Your assignment ->
Check each line of the listing for the word "toggle" and report the ones that have it.

=== Begin Enclosure ===

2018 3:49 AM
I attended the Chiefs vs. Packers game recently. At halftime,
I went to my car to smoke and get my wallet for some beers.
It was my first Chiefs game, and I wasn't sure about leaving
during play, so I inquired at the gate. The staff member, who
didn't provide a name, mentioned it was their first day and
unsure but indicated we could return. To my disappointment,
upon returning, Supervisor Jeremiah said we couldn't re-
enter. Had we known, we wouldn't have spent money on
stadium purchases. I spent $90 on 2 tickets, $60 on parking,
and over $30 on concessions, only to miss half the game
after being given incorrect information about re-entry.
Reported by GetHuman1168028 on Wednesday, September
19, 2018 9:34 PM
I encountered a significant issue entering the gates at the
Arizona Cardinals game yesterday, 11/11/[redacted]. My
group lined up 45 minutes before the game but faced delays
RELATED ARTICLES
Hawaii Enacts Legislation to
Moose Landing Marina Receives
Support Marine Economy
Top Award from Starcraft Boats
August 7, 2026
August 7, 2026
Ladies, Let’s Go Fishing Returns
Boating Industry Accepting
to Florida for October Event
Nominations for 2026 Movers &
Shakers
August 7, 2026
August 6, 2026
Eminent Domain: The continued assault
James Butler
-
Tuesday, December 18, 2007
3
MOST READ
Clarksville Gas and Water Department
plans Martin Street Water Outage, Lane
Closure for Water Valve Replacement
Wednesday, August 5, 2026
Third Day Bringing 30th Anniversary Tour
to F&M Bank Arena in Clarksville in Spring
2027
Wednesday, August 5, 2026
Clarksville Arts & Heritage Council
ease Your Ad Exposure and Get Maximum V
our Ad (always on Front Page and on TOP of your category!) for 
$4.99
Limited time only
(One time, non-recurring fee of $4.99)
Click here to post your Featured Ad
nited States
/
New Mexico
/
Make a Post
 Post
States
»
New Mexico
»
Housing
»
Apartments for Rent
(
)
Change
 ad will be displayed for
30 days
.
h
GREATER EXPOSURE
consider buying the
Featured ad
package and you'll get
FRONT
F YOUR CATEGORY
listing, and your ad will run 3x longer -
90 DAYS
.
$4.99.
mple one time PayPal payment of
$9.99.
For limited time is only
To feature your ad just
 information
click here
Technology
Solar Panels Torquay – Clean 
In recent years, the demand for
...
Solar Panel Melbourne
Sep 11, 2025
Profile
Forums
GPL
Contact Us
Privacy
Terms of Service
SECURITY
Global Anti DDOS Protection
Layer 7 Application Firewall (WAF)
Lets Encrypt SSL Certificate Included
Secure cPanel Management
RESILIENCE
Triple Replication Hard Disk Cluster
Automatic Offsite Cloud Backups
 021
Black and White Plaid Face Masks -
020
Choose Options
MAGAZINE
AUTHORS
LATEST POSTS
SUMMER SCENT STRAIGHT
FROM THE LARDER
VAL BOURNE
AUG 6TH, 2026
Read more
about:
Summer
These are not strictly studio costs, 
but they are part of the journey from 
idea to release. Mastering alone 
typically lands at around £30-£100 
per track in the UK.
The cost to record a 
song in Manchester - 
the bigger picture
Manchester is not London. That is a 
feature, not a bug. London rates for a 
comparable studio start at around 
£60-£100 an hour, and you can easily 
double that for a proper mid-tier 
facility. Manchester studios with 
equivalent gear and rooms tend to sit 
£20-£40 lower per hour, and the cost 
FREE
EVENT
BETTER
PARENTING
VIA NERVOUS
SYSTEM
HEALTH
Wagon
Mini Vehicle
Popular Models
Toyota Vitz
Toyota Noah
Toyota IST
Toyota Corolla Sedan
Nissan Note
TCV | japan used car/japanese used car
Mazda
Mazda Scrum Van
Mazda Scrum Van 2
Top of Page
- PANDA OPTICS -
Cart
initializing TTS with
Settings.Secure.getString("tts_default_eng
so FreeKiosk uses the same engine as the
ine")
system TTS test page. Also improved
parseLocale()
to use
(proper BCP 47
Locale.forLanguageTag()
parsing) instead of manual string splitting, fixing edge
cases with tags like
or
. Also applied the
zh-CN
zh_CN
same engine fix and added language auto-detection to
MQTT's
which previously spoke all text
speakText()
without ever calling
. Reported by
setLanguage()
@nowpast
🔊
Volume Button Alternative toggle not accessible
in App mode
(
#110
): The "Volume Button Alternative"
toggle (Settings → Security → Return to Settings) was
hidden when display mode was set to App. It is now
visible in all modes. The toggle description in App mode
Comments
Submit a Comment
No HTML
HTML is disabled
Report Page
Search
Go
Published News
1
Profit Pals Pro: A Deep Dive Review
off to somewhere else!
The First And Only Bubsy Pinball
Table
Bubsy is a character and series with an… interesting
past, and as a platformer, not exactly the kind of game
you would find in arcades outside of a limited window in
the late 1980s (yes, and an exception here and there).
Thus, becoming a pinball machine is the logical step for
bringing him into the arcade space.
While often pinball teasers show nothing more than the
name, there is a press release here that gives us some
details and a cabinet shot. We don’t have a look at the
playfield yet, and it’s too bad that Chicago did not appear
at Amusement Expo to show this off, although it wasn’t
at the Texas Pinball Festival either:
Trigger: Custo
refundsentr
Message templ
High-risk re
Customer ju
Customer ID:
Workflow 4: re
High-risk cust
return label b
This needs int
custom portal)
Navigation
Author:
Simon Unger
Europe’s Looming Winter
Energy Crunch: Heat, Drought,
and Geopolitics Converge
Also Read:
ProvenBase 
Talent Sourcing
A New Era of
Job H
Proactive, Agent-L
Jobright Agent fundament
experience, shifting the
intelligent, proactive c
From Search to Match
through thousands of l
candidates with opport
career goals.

=== End Enclosure ===

Written answer ->
Volume Button Alternative toggle not accessible
toggle (Settings → Security → Return to Settings) was
visible in all modes. The toggle description in App mode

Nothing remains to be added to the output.